By here, the new worldview lands: an xDS resource name is not a plain string, it's a URI.
Design call: what goes where in the name
Because the URI has four slots (authority / type / id / context_params), as a designer you decide every time which piece of info goes in which slot. The guidance:
-
id: only the stable identity of the resource. A logical name like
api-fe. Do not put variable axes likeenvorversionhere. Change the id and it's a different resource. -
context_params: the axes where the body changes per client or environment (
env,region). This becomes the cache key and triggers the viral effect below, so don't overload it (§6). - authority: which CP owns the resource (§3).
-
How it breaks: fold an environment into the id like
api-fe-prodand names proliferate per environment, and the upstream references (RDS → CDS) split per environment too.

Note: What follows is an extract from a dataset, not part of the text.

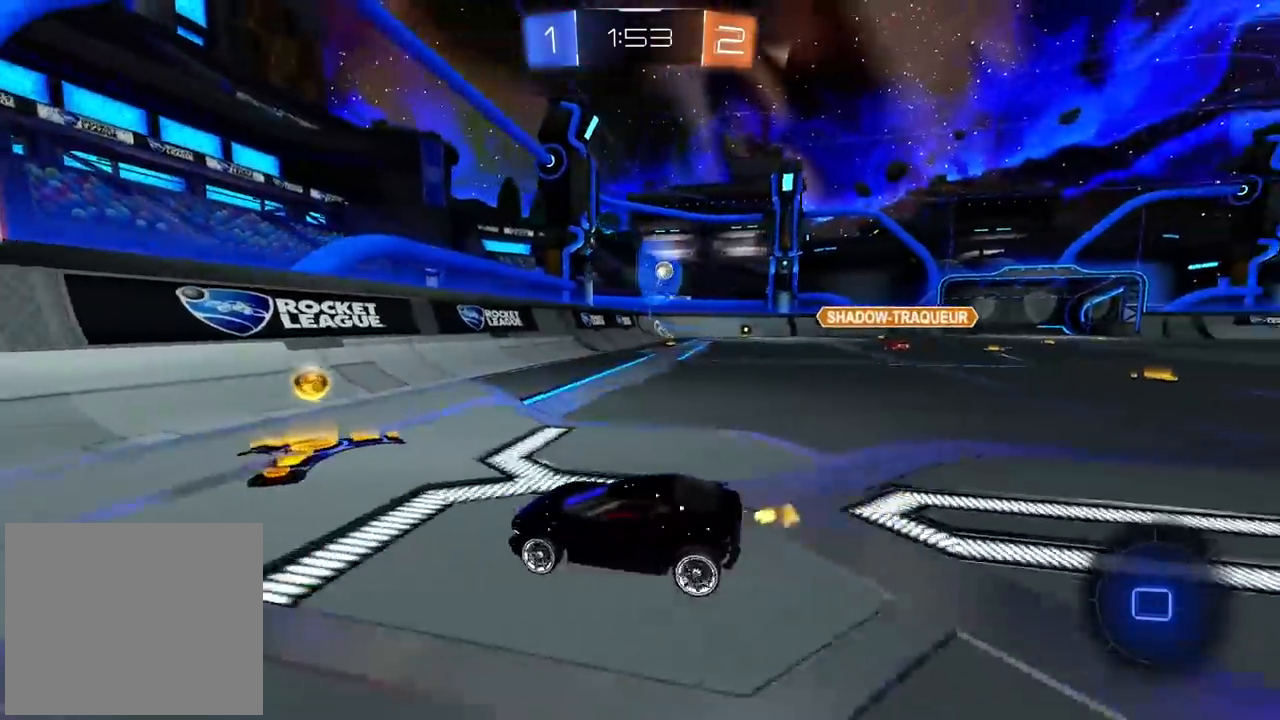
{"dt_ms": 500, "buttons": ["CIRCLE", "R2"], "left_stick": "right", "right_stick": "center", "events": [[267, "CIRCLE", "down"]]}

Keep "id immutable, variation in context_params" and you confine that proliferation to one place.
3. Authority and federation
The first thing in the URI path is authority, and that's meaningful.
One client speaking to multiple control planes
Legacy xDS implicitly assumed one control plane per client. ConfigSource was basically a single source. But reality isn't a single source:
- You want a CPaaS (Control Plane as a Service) as primary, with your own on-prem CP as failover
- Multi-cloud, with separate CPs on the AWS and GCP sides while Envoy runs across clusters
- Pull only specific resource types from a different CP managed by a different team
By building Authority into the URI, TP1 lets you put a mapping of "authority name -> physical CP address" into the client's bootstrap. For gRPC this exists for real as the authorities map in the bootstrap JSON. Here's the actual format grpc-go can parse:
{
"xds_servers": [ ... ],
"client_default_listener_resource_name_template":
"xdstp://traffic-director.gcp.io/envoy.config.listener.v3.Listener/%s",
"authorities": {
"traffic-director.gcp.io": {
"xds_servers": [{
"server_uri": "trafficdirector.googleapis.com:443",
"channel_creds": [{"type": "google_default"}],
"server_features": ["xds_v3"]
}]
},
"onprem-cp.internal": {
"xds_servers": [{
"server_uri": "istiod.mesh.svc:15010",
"channel_creds": [{"type": "insecure"}],
"server_features": ["xds_v3"]
}]
}
}
}
Now writing xdstp://traffic-director.gcp.io/... in a resource URI sends the query to the former, and xdstp://onprem-cp.internal/... to the latter. One Envoy / gRPC client can speak to multiple CPs at once, keyed on a "logical authority".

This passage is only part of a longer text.